--- Exercise text ---
7. The Sandlot (1993)
What can I honestly say about The Sandlot? Scotty Smalls (Tom Guiry) is a new kid in town. He moves right after the school year ends with his mother (Karen Allen) and his step-father (Denis Leary). Scotty never really had a father before, so he doesn’t know how to do boy things (play baseball). After a game of catch with his step-father goes awry (that was a nice shiner), the best player in town (Benjamin Franklin Rodriguez, played by Mike Vitar) befriends Scotty and the rest is the story of the best summer of Scotty’s life. The story includes a camp-out, a game with a rival team, and a war with a monster dog named Hercules to get a ball signed by Babe Ruth back. The real heart of this movie is not with baseball, but its the friendships developed and how they all, unfortunately, separate (via voice-over) as the years go along.
6. The Natural (1984)
Based on the outstanding novel written by Bernard Malamud, Robert Redford plays Roy Hobbs an middle age man who comes out of nowhere with uncanny ability and amazing power to play for the New York Knights (aka the Yankees). He lives in the fame that he should have had as a much younger man, an upcoming pitcher who even strikes out The Whammer (clearly based on Babe Ruth) after The Whammer challenges Roy to do so, before his career is derailed by a woman. He returns 16 years later with his bat, Wonderboy, in hand which he carved as a kid from a tree that was struck by lightning. Along the way he meets back up with Iris (Glenn Close), his childhood sweetheart, who eventually helps save him from the fame (including the gold digging Memo, played by Kim Basinger). While the movie’s climax is the complete opposite of the novel, it’s one of the best endings to any sports movie ever made.
5. A League of Their Own (1992)
It’s the early 1940s, the men have gone off the war, but America still needs it’s baseball. Much like everything else at the time on the domestic front, it was up the women to save the day. Geena Davis leads an all-star cast in the story based on (though very fictionalized, I’m sure) the All American Pro Girls League’s first season. Davis plays Dottie Hinson, a catcher and the league’s best player. She and her sister Kit (Lori Petty) is recruited out of Oregon (by the hilarious Jon Lovitz) to try out out for the league. It is through their eyes in which the story unfolds. It follows their eventual falling out, their separation via distance and time, and their eventual reunion at the Baseball Hall of Fame. While it’s their story, it’s Tom Hanks’ show. Hanks plays Jimmy Dugan (rumored to be based on Jimmie Foxx), an alcoholic former great baseball player who only takes the managing position for the money. Every moment Hanks is on screen is outstanding and his dialogue is fantastic, both the humorous and the serious lines.
4. Eight Men Out (1988)
---
Exercise A.
In the baseball movie list, what is the name of Roy Hobbs's bat?
Exercise B.
Proceed with the baseball movie list from the point where it stops.
--- Supplied information ---
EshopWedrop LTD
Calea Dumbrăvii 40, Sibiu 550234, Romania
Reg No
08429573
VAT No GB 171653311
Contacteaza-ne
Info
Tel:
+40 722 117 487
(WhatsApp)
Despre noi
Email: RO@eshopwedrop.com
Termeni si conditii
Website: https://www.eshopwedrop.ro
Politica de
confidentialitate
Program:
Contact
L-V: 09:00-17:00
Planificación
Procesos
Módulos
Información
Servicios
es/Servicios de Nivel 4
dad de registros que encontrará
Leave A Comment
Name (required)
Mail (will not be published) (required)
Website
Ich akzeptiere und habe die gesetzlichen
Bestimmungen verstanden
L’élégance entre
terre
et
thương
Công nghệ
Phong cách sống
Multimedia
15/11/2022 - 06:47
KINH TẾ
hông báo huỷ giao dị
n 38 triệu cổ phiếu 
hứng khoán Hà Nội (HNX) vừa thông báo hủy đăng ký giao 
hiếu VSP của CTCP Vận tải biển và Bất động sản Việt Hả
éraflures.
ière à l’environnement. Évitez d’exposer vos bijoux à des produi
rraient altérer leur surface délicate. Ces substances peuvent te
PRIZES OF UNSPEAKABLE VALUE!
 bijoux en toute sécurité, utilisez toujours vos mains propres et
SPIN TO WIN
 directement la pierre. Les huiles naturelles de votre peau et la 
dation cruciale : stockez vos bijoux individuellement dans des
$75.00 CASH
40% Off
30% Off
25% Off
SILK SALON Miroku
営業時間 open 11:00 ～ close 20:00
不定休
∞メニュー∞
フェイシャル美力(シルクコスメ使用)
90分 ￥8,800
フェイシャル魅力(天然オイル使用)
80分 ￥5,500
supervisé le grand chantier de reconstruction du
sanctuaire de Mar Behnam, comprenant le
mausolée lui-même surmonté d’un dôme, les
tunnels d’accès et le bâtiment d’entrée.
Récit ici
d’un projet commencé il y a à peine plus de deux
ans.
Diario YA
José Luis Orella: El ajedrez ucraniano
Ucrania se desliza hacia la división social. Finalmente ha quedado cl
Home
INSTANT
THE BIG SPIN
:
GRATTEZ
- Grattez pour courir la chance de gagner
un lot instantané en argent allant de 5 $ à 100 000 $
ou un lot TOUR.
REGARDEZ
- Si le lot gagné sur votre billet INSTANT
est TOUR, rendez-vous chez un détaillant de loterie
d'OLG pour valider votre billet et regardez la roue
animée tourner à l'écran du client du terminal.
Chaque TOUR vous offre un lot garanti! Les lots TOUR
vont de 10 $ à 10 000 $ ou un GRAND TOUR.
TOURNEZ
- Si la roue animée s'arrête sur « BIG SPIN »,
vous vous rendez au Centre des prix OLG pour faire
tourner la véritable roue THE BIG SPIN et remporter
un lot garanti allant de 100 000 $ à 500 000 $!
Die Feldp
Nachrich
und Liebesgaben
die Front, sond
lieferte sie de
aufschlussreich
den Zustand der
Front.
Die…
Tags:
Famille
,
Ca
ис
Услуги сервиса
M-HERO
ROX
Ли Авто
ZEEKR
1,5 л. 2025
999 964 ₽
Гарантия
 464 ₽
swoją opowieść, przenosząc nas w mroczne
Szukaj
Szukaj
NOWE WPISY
---
Result A.
Wonderboy

Result B.
Another one based on a true story and with an all-star cast, this one is about the 1919 White Sox, the team that threw the World Series and would forever be known as the Black Sox. The 1919 White Sox was one of the best teams ever assembled (in some circles, only the 1927 New York Yankees were better). It had two wouldbe Hall of Famer pitchers in Eddie Cicotte (David Strathairn) and Lefty Williams (James Read), and one of the best players ever in “Shoeless” Joe Jackson (D.B. Sweeney). However, the owner Charles Comiskey (Clifton James) was notoriously cheap, including keeping Cicotte out the last couple of weeks so he wouldn’t reach a certain amount of wins so he wouldn’t earn his bonus. This leads the players to reach out to gamblers, wanting to be paid to lose the World Series, as a way to stick it to Comiskey. This is the story on how they do it and how it all unravels with eight of them being banned for life. The ending is one of the more sadder ones, watching Jackson play in a semi-pro league with fans guessing whether it was Jackson or not. Buck Weaver (one of the eight thrown out, played by John Cusack), also at the game, proclaims that it’s not Jackson, saying, “those fellas are all gone now.”
3. Field of Dreams (1989)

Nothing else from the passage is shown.